Hewlett-Packard Co. and Oracle Corp.’s decision to settle the lawsuit over Oracle’s hiring of Mark Hurd as co-President after weeks of public wrangling is welcome news to everyone but the corporate attorneys.

But don’t expect the two vendors to just pick up and resume their former close partnership. It got very ugly, very fast. And the reverberations from Hurd’s hiring to HP’s recent appointment of Leo Apotheker, as the new CEO effective November 1, will be felt for a long time. HP’s decision to hire the German-born Apotheker, who is also the former CEO of SAP, is to put it politely a big “take that, Oracle!” Forget the surface smiles, behind the scenes Oracle and HP have their ears pinned back, teeth bared and swords sharpened as they gird for battle.
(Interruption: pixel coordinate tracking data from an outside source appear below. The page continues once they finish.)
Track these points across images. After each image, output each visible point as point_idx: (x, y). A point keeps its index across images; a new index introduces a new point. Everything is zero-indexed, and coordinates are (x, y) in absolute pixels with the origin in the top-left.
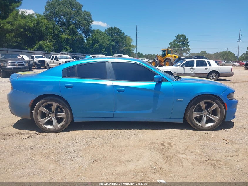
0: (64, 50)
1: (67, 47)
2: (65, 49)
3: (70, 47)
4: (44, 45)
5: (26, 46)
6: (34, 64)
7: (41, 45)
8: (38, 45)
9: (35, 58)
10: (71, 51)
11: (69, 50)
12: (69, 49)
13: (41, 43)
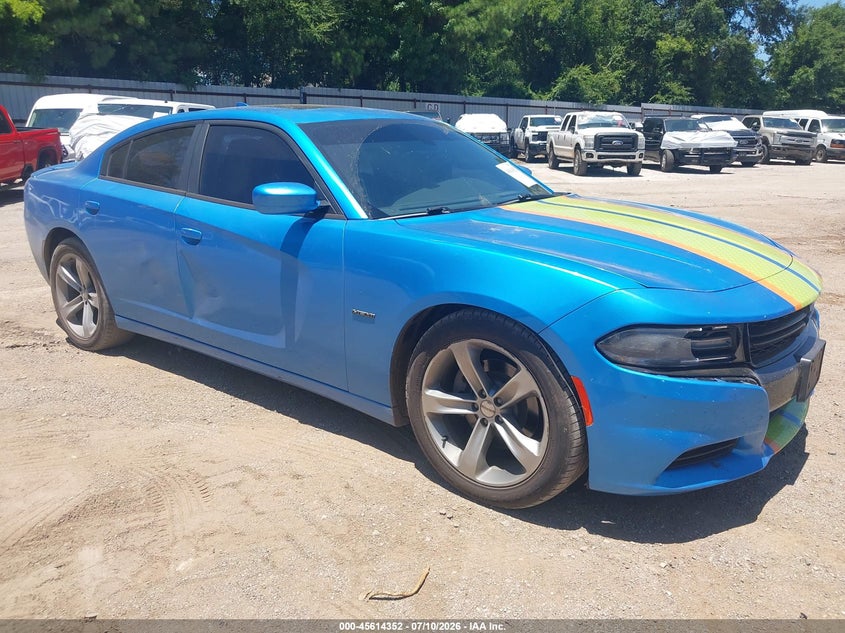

This was not the typical cross-competitive carping that vendors routinely spew to denigrate their rivals’ products and strategies. The issues between HP and Oracle are very personal and very deep. The verbal volleys Oracle CEO Larry Ellison lobbed at HP in recent weeks exposed the changing nature of this decades old alliance. It is morphing from a close, mutually beneficial collaboration to a head-on collision in several key product areas. Ellison’s words did more than just wound HP: they also opened up deep fissures in the relationship which are as big as the San Andreas Fault.